Residents are worried about the noise, pollution and danger the highway expansion could bring. 

Cars merge onto I-35 in downtown Austin, Texas, where proposed changes to the interstate could affect its frontage roads. Celeste Ramirez/Reporting Texas

Some community recommendations include making the I-35 frontage road into a boulevard or capping and stitching the highway in the residential areas. A cap is a large deck over a lowered section of a highway, essentially burying the highway and a stitch is a widened bridge on either side of a cross street over a lowered highway, creating more space for pedestrians to cross over the highway. 

Other communities being impacted by the Capital Express Central project include Blackland Neighborhood and Aria Grand Apartments, who have affordable housing, according to community leaders. 

“(TxDOT is) not listening to us. They’re not looking at this with a creative eye,”  Cherrywood resident Matt Rutledge said. 

The fight continues

Rethink35’s main approach to stopping expansion is “community power,” Greenfield said. 

“If we had every resident of Austin and the Central Texas region against expansion and for Rethink35, we would win,” he said. 

The group is hoping to gain support from the public and push the Austin City Council to stand against the project. 

In Houston, the advocacy group Stop TxDOT I-45 fought against the North Houston Highway Improvement Project, a highway expansion stretching from downtown to Beltway 8. This highway expansion project put more than 1,000 locations at risk for displacement, most being Black and brown residences, schools and businesses. 

Harris County sued TxDOT in 2021, claiming civil rights violations, and the Federal Highway Administration paused the I-45 highway expansion project in Houston to investigate its impact on the community. 

Barnes says there also needs to be an appeal to the federal level about the Capital Express Central project. 

“Without federal money, the project won’t get done,” he said. “(TxDOT) just wants traffic to move more freely, the problem is they don’t think it through.
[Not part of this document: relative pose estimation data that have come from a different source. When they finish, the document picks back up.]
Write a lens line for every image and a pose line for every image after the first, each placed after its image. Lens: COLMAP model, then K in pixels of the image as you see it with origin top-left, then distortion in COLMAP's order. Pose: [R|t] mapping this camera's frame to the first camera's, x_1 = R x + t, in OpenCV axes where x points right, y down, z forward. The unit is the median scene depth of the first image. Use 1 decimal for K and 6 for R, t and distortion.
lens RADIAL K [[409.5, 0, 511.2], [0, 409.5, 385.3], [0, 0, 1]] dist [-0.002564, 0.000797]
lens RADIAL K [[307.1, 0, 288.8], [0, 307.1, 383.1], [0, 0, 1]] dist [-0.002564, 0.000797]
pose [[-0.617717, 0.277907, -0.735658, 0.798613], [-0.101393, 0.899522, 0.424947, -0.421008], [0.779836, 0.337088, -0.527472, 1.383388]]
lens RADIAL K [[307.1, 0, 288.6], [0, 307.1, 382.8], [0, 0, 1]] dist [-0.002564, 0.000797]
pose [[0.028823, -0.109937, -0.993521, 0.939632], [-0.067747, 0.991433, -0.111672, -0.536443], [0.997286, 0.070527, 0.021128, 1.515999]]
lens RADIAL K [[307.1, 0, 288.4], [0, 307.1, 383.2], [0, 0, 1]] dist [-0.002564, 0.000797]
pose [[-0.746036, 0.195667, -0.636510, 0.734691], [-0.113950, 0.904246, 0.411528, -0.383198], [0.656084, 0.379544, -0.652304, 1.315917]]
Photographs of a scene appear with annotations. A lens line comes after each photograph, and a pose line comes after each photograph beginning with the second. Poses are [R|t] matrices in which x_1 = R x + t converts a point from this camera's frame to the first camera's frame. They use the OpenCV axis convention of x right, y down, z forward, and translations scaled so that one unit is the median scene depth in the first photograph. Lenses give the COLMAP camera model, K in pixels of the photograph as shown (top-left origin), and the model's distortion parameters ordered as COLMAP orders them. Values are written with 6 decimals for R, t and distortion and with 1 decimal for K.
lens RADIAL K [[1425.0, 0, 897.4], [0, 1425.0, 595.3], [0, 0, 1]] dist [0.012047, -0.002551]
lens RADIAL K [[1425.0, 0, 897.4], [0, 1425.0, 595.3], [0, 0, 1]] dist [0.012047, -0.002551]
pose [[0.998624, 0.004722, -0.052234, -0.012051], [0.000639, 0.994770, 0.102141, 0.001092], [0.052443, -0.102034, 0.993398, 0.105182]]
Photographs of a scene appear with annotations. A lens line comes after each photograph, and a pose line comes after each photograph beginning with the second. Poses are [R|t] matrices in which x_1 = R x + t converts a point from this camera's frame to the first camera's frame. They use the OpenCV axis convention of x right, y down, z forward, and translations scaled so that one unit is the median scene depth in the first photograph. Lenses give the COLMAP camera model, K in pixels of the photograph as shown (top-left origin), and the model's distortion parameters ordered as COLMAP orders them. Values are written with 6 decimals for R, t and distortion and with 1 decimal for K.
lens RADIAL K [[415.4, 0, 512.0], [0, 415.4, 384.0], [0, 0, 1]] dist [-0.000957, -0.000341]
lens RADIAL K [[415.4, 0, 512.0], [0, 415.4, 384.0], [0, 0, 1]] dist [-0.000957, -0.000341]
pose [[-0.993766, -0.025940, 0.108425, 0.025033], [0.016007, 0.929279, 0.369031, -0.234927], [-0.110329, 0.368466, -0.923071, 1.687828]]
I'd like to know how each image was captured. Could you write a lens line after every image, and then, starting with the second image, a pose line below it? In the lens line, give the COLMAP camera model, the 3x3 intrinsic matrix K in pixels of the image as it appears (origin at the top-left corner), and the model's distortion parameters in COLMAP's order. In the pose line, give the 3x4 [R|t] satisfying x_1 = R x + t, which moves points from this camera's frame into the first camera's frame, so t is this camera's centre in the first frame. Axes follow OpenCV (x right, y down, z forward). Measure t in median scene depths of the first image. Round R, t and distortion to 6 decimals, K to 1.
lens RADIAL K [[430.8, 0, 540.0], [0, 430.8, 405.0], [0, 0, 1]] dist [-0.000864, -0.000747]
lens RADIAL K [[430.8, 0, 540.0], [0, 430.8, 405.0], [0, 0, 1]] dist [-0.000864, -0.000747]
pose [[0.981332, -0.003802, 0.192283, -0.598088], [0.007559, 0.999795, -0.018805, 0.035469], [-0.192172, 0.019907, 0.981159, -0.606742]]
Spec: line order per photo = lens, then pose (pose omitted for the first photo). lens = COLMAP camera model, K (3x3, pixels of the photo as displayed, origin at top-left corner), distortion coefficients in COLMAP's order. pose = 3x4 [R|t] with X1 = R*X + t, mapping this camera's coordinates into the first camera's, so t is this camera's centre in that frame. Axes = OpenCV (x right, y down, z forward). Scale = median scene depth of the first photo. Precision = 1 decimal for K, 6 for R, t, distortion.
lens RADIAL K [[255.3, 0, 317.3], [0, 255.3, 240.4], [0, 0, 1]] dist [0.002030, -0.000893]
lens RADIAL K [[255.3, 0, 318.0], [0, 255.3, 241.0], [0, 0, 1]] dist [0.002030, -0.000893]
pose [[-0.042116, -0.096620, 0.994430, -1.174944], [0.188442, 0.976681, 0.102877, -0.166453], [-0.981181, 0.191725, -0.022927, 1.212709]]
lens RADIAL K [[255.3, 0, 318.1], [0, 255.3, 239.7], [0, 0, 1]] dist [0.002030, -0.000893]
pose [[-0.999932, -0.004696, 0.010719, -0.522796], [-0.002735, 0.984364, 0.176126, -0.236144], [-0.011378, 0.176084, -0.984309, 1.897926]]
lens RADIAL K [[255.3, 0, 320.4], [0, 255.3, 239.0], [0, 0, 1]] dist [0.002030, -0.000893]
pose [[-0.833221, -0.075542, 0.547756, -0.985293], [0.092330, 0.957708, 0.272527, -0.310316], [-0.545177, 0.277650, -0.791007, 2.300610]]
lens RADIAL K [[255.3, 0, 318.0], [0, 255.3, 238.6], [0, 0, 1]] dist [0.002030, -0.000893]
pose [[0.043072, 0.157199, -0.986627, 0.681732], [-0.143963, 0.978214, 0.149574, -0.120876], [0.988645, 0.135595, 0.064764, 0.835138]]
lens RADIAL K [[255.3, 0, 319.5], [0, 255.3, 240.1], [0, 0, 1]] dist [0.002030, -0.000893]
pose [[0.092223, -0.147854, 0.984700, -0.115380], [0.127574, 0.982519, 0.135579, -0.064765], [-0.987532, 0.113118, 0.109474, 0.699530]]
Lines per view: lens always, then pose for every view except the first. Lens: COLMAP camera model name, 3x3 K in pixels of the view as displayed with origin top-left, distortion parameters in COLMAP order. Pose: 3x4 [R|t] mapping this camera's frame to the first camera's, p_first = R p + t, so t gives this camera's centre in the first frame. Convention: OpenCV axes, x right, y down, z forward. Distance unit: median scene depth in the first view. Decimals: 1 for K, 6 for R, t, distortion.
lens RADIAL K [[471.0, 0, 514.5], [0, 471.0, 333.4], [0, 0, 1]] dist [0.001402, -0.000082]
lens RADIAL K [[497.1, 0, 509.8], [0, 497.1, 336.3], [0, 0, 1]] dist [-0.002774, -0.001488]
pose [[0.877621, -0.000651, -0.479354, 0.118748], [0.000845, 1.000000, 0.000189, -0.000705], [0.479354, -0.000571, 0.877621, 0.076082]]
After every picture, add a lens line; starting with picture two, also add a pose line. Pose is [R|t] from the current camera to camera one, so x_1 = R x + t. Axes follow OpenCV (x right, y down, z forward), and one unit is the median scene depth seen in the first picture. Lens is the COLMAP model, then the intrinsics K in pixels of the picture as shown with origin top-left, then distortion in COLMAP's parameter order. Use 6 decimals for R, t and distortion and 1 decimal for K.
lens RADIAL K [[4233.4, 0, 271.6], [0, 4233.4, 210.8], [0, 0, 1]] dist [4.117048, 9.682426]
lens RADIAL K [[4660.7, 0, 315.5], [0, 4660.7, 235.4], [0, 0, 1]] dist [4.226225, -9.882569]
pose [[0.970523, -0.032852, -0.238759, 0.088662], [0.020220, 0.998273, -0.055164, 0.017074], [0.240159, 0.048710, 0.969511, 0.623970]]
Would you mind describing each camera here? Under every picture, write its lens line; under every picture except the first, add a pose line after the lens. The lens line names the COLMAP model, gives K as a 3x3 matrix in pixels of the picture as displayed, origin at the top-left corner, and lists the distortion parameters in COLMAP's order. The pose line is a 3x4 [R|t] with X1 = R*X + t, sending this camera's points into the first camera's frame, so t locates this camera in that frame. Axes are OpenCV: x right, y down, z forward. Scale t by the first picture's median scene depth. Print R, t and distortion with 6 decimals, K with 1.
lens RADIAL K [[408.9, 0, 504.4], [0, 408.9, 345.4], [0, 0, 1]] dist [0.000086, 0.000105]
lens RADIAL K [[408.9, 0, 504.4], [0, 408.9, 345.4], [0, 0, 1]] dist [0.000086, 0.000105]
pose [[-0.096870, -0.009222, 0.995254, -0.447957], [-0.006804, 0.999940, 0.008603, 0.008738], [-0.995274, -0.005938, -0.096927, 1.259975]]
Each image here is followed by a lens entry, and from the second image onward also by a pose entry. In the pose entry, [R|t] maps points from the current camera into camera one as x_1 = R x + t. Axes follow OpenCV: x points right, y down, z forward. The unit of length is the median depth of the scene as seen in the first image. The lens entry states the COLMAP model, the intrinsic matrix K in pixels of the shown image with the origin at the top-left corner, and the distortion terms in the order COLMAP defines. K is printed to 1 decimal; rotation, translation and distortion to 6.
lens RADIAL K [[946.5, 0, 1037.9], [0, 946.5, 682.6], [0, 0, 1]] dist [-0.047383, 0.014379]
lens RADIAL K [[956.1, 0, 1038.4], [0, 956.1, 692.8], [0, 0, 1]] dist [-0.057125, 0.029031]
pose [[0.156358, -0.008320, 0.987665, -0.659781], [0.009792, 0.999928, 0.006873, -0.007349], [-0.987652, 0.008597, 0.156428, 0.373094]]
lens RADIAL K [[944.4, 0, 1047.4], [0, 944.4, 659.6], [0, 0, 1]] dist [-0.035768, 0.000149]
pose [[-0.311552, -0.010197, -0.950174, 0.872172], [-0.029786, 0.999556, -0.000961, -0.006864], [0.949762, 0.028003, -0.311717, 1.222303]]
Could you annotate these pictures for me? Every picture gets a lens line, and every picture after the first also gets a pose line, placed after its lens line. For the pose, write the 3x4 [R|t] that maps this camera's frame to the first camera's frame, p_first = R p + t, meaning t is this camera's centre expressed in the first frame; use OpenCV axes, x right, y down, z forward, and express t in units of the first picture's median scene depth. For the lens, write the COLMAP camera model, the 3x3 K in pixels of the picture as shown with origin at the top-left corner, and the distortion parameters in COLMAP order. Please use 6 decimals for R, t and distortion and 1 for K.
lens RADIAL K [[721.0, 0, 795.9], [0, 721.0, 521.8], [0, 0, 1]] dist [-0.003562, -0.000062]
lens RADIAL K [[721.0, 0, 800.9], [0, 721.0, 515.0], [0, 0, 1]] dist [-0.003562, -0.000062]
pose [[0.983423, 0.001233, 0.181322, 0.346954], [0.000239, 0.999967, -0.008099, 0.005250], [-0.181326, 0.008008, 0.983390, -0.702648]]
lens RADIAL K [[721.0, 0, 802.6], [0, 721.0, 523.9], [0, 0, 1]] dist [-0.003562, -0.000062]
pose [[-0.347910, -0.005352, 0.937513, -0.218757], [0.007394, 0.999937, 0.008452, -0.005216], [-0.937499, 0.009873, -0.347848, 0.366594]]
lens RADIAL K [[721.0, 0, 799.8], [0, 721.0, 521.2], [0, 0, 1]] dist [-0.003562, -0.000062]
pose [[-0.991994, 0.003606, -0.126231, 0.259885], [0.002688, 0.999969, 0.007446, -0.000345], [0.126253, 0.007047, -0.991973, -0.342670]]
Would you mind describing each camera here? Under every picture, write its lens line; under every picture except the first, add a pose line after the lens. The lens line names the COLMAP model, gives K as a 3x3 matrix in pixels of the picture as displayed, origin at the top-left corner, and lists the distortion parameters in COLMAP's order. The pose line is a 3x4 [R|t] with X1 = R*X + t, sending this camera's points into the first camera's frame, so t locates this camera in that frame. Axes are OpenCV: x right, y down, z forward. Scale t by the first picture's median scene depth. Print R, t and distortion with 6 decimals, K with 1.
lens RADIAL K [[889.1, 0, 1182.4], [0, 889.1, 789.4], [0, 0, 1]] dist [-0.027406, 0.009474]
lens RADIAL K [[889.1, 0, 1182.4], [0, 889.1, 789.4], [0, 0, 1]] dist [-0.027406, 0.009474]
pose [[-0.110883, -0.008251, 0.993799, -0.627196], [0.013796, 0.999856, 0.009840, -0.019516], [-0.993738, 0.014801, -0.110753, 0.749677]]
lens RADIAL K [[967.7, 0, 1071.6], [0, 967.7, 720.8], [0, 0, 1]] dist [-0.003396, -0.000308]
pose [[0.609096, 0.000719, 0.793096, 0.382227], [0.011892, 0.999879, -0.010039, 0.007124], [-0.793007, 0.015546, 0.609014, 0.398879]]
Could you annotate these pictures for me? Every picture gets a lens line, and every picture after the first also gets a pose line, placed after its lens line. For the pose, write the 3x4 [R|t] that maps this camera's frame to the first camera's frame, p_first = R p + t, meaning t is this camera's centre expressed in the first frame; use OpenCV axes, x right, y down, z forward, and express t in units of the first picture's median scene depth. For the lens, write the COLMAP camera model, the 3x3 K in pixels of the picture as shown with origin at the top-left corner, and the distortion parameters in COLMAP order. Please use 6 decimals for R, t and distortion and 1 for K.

I think it’s incumbent on the rest of the community to make them think it through.”

TxDOT is currently in the environmental study and schematic design phase of the I-35 project. In January, after the feedback period from the community, TxDOT released Modified Alternative 3 — which proposes the possibility of caps and pairing the frontage roads on one side of the highway, creating a two-way boulevard, rather than having the frontage roads split by the highway. 

TxDOT says that Modified Alternative 3 of the Capital Express Central project is expected to reduce the footprint of the project, possibly lowering the frequency of displacement, but the community is not satisfied.  

“This is a once-in-a-generation opportunity to fix what is a horrific bi-section of the city of Austin,” Savarese said. “TxDOT and the city of Austin’s plans fall far short of doing that for the people who are impacted by the project.”

Construction on the I-35 Capital Express Central project is anticipated to begin in late 2025. Until then, some in the Austin community continue to fight.